**Problem requirements**
Filter the entries below, keeping every line that has the word "病院の実力".

Collection entries:
+ + +

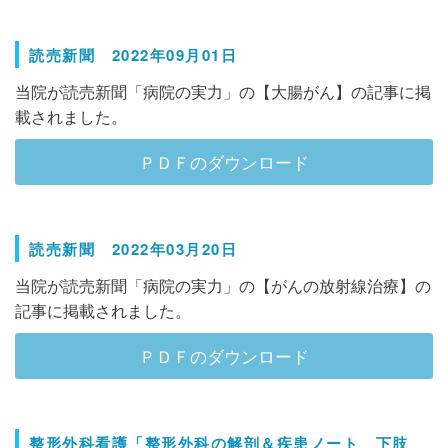
読売新聞 2022年09月01日
当院が読売新聞「病院の実力」の【大腸がん】の記事に掲
載されました。
ＰＤＦのダウンロード
読売新聞 2022年03月20日
当院が読売新聞「病院の実力」の【がんの放射線治療】の
記事に掲載されました。
ＰＤＦのダウンロード
整形外科看護「整形外科の解剖＆疾患ノート 下肢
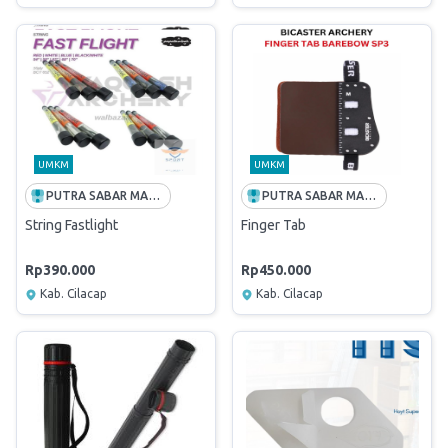
UMKM
UMKM
PUTRA SABAR MANDIRI
PUTRA SABAR MANDIRI
String Fastlight
Finger Tab
Rp390.000
Rp450.000
Kab. Cilacap
Kab. Cilacap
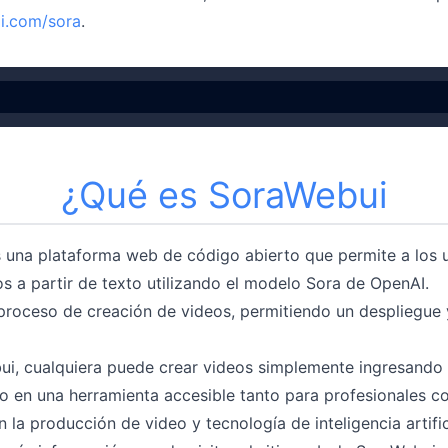
ai.com/sora
.
¿Qué es SoraWebui
 una plataforma web de código abierto que permite a los 
s a partir de texto utilizando el modelo Sora de OpenAI.
 proceso de creación de videos, permitiendo un despliegue
i, cualquiera puede crear videos simplemente ingresando 
lo en una herramienta accesible tanto para profesionales 
n la producción de video y tecnología de inteligencia artific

+ + +

**Reply**
当院が読売新聞「病院の実力」の【大腸がん】の記事に掲
当院が読売新聞「病院の実力」の【がんの放射線治療】の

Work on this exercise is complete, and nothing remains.